Download or read book Jigsaw cities written by Power, Anne and published by Policy Press. This book was released on 2007-03-14 with total page 281 pages. Available in PDF, EPUB and Kindle. Book excerpt: Through a close look at major British cities, using Birmingham as a case study, the book explores the origins of Britain's acute urban decline and sprawling exodus; the reasons why 'one size doesn't fit all' in cities of the future and the potential for smart growth, mixed communities and sustainable cities. Based on live examples and hands-on experience, this extremely accessible book offers a unique 'insider' perspective on policy making and practical impacts. It will attract policymakers in cities and government as well as students, regeneration bodies, community organisations and environmental specialists.
Download or read book The Homes and Homeless of Post war Britain written by Frederick Shaw and published by . This book was released on 1985-01-01 with total page 288 pages. Available in PDF, EPUB and Kindle. Book excerpt:
Download or read book The Oxford History of British and Irish Catholicism Volume V written by Alana Harris and published by Oxford University Press. This book was released on 2023-09-01 with total page 417 pages. Available in PDF, EPUB and Kindle. Book excerpt: The fifth volume of The Oxford History of British & Irish Catholicism—covering the period from the Great War, through the Second World War and the Second Vatican Council—surveys the transformed ecclesial landscape between the papacies of Benedict XV and Pope Francis.

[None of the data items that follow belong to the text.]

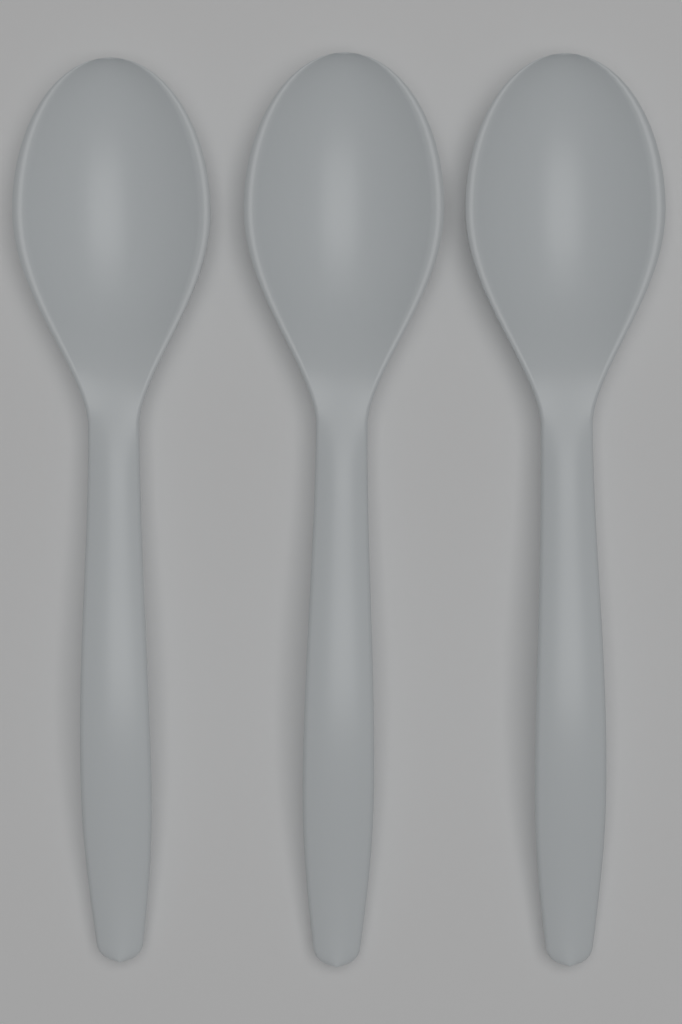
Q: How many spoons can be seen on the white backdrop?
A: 3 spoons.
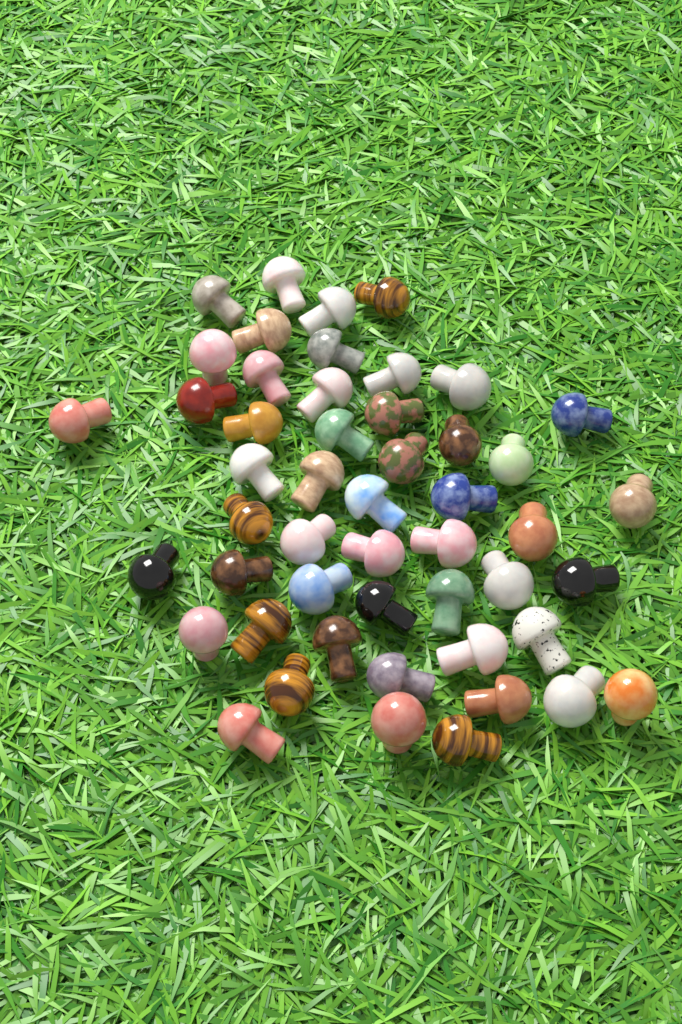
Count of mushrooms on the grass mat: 50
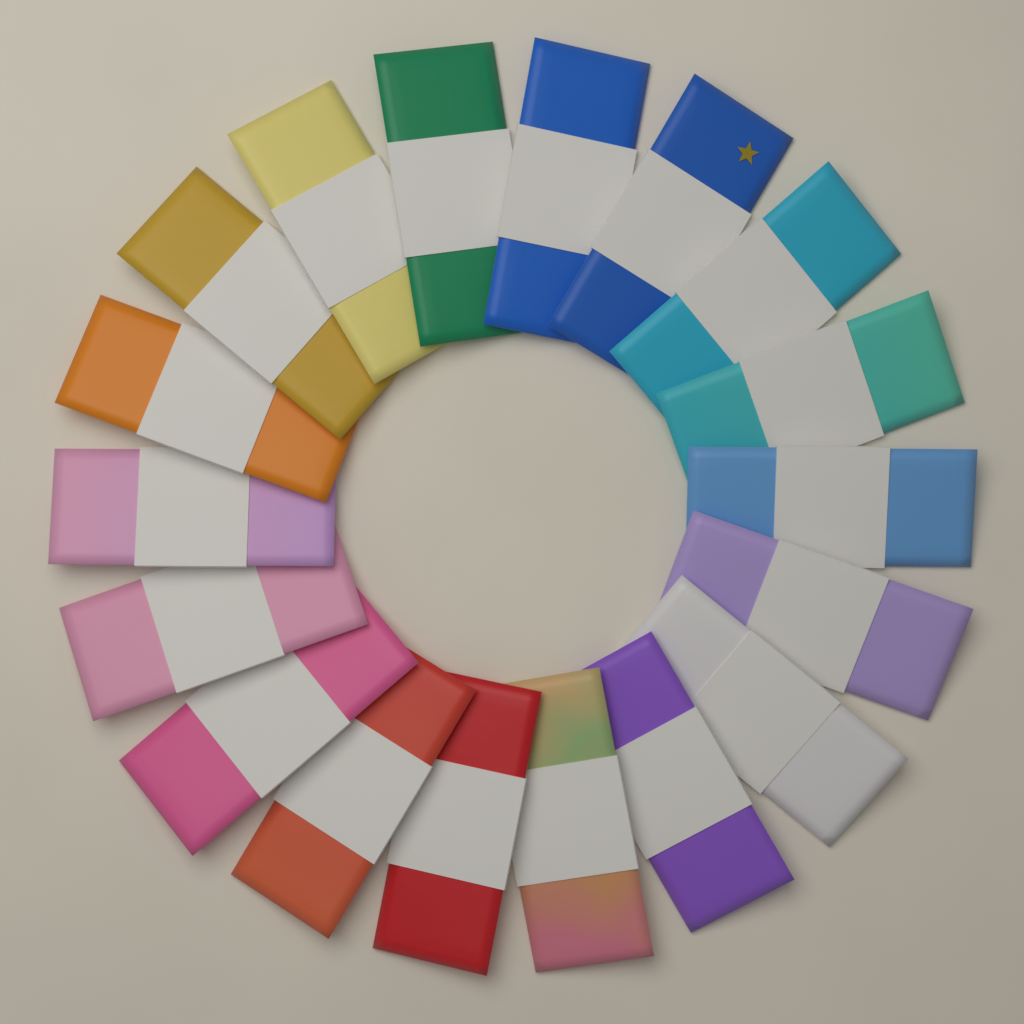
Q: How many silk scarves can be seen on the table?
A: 18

It explores the efforts of bishops, priests and people in Ireland and Scotland, Wales and England to respond to modern challenges and reintegrate the experiences and expertise of the laity into the ministry of the Church. Alongside the twentieth century's designation as an era of technological innovation, war, peace, globalization, decolonization and liberation, this period has also been designated 'the People's Century'. Viewed through the lens of the Catholic church in Britain and Ireland, these same dynamics are explored within thematic, synoptic chapters by leading scholars. As a century characterized by the rise, or better renewal of the apostolate of the laity, this edited collection traces the struggles to reconcile tradition, re-evaluate hierarchical authority, adapt to social and educational mobility, as well as to adjudicate serious challenges from outside and within—including inflammatory biopolitics and clerical sexual abuse—to religious belief and the legitimacy of the Church as an institution.
Download or read book Diplomacy in Postwar British Literature and Culture written by Caroline Zoe Krzakowski and published by Rowman & Littlefield. This book was released on 2023 with total page 209 pages. Available in PDF, EPUB and Kindle. Book excerpt: In Diplomacy in Postwar British Literature and Culture, Krzakowski shows how matters of international relations--refugee crises, tribunals, espionage, and diplomatic practice--have influenced the thematic and formal concerns of twentieth-century cultural production.